— begin SOURCE MATERIAL —
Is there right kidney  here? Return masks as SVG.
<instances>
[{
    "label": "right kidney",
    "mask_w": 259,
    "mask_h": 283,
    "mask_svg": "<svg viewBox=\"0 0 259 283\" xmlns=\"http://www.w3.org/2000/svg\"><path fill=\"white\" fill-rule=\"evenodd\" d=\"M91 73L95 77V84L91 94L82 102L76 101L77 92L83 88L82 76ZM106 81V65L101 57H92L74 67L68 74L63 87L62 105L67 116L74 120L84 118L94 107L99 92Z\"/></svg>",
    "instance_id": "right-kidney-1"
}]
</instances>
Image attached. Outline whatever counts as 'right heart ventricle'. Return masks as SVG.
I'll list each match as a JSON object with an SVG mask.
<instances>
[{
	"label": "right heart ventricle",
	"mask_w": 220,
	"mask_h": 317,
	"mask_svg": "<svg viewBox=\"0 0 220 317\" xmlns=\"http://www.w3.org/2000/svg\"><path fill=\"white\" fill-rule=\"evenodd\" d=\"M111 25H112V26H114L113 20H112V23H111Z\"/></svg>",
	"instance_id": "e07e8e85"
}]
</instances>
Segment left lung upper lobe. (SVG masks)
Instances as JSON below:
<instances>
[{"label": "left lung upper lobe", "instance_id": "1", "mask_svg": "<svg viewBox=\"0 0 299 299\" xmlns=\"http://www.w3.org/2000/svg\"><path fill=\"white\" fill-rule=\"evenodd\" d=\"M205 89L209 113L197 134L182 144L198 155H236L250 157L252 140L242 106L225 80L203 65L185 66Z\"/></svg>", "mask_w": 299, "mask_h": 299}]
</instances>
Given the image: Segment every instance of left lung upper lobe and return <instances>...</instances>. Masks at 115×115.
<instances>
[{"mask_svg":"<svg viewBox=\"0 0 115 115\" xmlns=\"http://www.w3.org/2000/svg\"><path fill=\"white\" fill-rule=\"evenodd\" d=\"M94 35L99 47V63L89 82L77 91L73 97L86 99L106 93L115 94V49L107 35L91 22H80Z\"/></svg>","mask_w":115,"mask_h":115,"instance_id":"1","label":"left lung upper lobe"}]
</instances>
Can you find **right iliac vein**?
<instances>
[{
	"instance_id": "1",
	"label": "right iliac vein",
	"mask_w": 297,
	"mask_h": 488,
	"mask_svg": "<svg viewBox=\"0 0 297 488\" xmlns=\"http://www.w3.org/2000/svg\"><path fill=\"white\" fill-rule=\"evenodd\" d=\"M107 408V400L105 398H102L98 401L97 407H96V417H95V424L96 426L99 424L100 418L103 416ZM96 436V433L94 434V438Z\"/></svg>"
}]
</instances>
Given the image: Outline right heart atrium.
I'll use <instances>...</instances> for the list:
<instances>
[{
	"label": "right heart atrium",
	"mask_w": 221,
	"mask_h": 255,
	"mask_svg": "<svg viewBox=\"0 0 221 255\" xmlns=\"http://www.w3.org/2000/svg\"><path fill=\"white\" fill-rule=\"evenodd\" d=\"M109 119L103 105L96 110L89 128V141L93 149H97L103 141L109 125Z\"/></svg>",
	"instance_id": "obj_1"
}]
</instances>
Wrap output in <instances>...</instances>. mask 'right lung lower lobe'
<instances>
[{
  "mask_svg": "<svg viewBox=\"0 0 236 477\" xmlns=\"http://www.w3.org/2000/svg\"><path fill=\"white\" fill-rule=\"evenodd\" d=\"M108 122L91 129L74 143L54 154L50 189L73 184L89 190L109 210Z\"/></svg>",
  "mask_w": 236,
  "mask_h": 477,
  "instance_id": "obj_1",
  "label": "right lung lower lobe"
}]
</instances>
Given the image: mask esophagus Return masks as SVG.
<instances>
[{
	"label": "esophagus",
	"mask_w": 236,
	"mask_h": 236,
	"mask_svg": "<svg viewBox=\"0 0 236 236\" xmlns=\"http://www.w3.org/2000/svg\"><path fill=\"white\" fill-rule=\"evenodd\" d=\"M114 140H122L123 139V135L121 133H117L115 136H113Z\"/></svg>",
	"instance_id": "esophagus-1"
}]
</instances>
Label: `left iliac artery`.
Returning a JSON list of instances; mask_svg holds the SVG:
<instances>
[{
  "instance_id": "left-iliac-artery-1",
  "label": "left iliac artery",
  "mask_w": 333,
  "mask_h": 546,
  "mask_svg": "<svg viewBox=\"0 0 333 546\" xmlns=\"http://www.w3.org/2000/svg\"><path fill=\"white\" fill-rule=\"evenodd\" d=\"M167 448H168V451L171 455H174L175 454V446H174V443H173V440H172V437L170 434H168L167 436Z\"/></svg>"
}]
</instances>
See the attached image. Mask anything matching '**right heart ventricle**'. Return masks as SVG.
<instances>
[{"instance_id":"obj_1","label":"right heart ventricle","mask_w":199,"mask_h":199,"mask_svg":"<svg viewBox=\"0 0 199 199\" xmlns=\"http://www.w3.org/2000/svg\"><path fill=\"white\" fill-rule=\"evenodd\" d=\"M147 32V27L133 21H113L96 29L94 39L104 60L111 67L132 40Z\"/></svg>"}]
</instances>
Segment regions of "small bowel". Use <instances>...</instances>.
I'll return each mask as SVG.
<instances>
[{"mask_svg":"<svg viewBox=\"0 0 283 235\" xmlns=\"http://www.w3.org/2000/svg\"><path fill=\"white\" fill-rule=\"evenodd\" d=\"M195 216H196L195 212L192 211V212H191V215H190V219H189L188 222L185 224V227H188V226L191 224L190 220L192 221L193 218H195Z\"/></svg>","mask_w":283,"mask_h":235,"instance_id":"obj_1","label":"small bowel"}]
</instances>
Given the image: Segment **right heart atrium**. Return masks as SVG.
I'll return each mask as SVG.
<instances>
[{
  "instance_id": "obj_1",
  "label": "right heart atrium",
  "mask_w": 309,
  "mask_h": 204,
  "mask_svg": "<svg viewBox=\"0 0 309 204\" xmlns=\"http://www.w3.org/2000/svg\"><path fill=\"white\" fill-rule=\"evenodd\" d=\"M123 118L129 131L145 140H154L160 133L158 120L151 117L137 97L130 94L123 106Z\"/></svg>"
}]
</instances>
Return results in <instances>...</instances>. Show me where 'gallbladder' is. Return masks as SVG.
— end SOURCE MATERIAL —
— begin SOURCE MATERIAL —
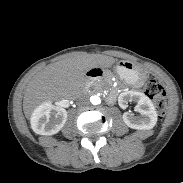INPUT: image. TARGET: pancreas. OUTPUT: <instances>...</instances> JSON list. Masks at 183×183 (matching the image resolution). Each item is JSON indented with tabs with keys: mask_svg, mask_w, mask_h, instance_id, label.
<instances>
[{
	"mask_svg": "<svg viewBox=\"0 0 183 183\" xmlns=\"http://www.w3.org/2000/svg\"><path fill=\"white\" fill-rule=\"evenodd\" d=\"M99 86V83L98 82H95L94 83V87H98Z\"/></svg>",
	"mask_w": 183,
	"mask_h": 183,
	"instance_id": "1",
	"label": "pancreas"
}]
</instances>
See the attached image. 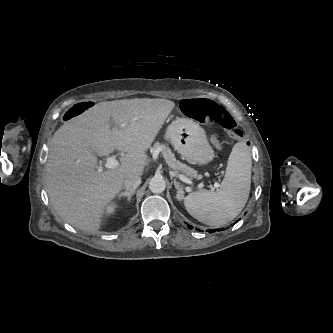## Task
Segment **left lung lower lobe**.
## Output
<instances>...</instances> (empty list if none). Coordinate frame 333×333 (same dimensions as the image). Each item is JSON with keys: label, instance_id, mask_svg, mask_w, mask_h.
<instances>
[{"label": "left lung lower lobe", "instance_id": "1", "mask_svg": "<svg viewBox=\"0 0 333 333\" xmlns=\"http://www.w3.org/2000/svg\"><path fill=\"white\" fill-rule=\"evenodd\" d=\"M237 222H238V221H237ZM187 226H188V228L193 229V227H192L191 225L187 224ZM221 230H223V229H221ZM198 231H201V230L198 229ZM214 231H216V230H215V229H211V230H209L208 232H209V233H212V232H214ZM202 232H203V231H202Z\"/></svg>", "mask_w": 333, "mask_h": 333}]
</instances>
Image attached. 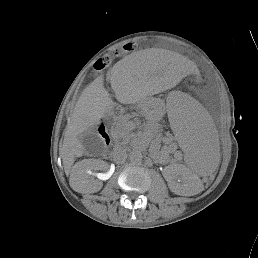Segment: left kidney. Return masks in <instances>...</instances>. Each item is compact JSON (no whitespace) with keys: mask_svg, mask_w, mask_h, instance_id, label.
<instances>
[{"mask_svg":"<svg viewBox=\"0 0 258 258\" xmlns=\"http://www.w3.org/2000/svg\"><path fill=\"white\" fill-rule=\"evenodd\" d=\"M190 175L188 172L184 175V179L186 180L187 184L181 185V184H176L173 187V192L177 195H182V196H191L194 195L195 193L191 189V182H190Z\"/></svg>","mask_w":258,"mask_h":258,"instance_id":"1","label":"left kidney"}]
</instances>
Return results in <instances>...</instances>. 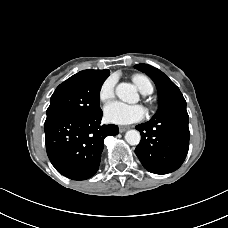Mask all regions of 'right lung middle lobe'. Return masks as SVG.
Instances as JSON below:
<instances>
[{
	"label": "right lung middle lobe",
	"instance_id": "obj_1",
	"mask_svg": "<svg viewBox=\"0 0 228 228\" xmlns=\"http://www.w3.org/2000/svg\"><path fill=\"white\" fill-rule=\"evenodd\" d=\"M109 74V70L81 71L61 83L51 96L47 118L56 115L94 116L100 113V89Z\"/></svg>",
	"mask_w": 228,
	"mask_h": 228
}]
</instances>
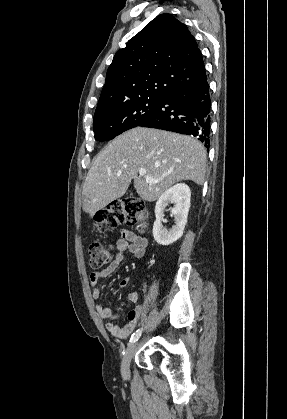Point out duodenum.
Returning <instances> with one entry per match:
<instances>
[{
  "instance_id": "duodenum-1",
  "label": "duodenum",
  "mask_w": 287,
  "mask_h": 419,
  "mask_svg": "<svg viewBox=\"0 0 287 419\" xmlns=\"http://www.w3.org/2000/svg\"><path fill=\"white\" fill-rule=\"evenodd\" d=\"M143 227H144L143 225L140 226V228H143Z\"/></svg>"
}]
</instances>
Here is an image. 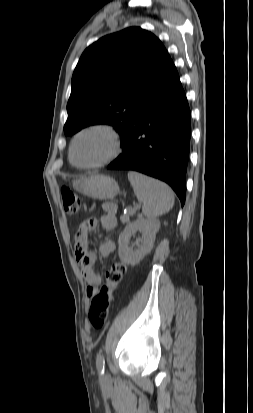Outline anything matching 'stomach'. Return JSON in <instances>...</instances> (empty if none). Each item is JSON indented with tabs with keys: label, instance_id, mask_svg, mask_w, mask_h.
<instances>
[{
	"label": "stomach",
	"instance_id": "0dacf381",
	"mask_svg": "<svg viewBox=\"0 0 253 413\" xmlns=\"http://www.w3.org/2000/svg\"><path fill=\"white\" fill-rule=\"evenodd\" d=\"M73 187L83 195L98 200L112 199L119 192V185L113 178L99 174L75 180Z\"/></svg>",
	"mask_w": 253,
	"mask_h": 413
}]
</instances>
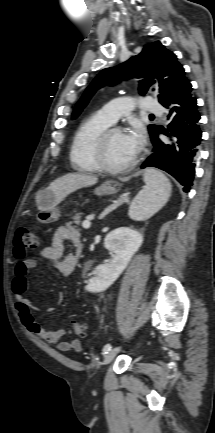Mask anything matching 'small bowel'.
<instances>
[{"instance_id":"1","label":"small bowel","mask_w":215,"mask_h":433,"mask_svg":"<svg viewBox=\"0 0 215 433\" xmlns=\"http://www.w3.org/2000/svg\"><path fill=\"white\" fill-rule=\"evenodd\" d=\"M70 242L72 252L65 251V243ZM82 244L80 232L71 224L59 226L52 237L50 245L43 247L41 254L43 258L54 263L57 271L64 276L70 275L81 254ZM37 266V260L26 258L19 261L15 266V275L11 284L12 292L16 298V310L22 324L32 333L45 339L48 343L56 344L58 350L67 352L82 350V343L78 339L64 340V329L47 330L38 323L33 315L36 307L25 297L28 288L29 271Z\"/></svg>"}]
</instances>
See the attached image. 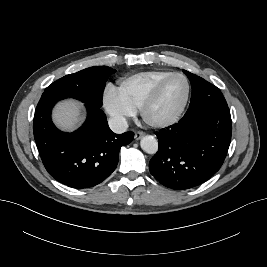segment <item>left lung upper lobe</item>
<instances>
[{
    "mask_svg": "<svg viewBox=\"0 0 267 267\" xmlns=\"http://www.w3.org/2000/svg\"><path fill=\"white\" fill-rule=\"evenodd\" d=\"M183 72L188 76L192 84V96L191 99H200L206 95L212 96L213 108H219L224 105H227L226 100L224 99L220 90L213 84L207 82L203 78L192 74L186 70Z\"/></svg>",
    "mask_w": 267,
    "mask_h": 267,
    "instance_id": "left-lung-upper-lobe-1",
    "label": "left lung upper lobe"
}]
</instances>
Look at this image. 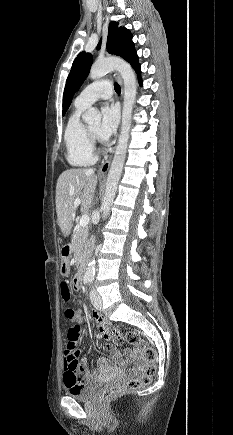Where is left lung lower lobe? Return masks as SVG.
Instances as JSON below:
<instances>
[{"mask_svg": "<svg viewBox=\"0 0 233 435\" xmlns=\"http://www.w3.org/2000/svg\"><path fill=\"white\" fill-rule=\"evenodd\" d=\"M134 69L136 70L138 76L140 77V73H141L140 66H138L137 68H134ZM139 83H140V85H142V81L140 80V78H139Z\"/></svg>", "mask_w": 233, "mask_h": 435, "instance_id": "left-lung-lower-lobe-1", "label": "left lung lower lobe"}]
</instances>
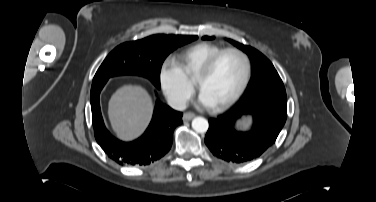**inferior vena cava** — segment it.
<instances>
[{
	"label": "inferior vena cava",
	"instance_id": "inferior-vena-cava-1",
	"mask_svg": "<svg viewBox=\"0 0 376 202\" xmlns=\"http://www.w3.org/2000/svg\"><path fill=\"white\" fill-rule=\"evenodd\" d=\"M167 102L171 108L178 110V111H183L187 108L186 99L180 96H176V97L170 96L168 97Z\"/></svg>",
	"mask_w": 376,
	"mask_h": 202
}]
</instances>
— end SOURCE MATERIAL —
▶ [REQUIRED TASK]
Please count the rows above that contain the string "ventricle", matching case exactly, and give only the number.

▶ [FULL OUTPUT]
4